**TASK BRIEF:**
When a line in the records contains the string "anchor", copy that line.

**DATASET:**

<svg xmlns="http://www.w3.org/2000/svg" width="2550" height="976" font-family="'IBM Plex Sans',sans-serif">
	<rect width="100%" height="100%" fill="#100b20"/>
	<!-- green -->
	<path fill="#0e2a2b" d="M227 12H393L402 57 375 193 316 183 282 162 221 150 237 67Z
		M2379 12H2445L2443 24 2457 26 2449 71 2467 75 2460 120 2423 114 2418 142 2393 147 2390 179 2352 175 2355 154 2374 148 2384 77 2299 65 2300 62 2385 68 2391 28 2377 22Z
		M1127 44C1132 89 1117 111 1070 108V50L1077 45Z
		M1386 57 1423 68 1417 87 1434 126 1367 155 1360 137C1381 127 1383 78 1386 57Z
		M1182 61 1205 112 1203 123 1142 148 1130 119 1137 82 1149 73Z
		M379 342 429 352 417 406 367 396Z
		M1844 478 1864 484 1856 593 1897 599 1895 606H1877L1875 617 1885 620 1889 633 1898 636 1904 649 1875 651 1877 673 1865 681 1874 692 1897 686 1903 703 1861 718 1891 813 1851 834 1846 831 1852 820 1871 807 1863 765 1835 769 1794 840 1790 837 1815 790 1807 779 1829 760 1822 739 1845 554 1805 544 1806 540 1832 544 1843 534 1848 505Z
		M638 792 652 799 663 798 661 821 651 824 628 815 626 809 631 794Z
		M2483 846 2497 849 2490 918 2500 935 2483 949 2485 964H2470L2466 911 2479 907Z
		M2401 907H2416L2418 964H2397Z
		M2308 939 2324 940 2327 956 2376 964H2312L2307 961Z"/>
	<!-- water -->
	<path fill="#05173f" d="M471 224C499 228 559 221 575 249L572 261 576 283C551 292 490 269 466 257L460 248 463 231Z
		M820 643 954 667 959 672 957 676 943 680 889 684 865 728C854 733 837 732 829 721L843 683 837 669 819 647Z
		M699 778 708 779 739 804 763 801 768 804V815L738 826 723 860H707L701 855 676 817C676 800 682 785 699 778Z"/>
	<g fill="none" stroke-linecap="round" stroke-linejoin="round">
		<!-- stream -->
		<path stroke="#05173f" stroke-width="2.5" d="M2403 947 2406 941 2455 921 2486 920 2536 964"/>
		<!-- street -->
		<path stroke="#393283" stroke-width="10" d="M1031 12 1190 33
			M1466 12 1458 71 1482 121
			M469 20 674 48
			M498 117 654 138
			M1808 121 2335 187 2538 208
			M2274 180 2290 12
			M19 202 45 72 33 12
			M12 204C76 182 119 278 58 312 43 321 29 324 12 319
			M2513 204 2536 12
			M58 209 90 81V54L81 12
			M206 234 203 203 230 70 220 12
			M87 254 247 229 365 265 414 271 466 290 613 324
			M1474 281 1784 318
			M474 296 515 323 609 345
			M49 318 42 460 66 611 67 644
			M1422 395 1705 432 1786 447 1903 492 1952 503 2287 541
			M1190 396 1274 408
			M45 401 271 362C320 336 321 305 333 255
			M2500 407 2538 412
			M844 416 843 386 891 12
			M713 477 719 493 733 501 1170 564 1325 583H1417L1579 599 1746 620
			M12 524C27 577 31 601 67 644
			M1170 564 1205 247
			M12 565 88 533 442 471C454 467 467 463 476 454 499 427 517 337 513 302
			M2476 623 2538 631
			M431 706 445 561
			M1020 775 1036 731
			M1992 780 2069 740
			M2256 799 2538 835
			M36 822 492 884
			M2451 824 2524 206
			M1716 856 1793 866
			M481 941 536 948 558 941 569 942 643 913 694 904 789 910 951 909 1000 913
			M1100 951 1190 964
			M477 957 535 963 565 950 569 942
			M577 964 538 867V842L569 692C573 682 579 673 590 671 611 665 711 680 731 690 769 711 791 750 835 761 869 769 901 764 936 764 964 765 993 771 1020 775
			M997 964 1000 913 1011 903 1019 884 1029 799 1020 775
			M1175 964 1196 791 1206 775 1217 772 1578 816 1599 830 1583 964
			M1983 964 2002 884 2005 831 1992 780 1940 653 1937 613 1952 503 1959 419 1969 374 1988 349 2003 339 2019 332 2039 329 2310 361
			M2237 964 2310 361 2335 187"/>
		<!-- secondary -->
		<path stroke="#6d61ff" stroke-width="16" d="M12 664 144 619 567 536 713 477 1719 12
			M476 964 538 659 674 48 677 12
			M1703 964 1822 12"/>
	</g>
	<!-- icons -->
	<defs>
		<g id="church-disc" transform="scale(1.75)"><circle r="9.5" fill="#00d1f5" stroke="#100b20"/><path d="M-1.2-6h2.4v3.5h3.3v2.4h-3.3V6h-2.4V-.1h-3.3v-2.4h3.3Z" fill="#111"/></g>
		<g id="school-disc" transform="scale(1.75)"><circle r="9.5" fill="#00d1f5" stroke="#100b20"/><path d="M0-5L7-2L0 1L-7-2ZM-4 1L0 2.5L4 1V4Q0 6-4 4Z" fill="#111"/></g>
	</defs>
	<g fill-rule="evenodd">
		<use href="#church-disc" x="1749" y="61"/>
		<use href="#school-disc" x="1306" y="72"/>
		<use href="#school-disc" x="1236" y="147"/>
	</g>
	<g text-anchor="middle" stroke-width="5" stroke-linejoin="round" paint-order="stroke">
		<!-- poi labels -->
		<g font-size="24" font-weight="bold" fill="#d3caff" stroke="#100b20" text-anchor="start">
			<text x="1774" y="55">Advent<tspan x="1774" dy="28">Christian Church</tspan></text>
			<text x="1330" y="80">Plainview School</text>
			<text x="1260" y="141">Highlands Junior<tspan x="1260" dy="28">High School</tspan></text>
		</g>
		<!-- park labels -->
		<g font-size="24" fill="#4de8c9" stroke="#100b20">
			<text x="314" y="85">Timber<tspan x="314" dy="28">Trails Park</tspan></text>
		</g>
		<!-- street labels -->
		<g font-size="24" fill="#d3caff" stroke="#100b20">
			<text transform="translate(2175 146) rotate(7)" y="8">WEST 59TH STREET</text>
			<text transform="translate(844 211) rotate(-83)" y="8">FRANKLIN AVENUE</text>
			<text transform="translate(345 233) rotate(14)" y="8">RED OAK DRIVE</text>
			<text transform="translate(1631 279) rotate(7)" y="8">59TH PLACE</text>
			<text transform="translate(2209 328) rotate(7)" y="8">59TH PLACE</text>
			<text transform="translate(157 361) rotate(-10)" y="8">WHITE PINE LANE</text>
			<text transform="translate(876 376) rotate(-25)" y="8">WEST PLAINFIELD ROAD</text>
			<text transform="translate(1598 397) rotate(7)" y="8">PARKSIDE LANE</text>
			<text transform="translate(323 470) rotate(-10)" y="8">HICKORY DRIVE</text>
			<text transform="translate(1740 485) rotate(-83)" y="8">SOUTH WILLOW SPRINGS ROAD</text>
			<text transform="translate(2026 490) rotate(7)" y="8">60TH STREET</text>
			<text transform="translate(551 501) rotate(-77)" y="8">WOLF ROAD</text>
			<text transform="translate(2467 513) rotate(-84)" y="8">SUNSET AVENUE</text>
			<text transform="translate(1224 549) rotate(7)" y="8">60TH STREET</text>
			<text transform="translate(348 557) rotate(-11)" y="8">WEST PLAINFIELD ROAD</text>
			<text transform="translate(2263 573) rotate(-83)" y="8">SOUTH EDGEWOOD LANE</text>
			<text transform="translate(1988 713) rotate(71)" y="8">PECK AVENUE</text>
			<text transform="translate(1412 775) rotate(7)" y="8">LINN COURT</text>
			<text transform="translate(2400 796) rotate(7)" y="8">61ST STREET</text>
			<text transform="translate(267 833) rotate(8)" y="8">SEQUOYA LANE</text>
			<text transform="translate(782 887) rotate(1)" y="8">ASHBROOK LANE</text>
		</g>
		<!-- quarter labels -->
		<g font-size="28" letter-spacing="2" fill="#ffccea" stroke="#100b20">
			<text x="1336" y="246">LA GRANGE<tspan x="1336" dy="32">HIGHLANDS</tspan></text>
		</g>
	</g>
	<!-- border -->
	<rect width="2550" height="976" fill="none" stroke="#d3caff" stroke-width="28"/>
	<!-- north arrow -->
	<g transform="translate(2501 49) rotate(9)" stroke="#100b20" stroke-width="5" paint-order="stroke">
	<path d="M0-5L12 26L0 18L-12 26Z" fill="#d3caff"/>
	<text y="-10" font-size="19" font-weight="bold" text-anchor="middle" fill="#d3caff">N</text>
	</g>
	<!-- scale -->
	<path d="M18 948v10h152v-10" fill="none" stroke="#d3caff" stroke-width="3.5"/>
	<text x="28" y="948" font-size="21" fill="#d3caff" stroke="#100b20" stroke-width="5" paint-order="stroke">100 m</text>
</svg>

**RESPONSE TO THE EXERCISE:**
	<g text-anchor="middle" stroke-width="5" stroke-linejoin="round" paint-order="stroke">
		<g font-size="24" font-weight="bold" fill="#d3caff" stroke="#100b20" text-anchor="start">
	<text y="-10" font-size="19" font-weight="bold" text-anchor="middle" fill="#d3caff">N</text>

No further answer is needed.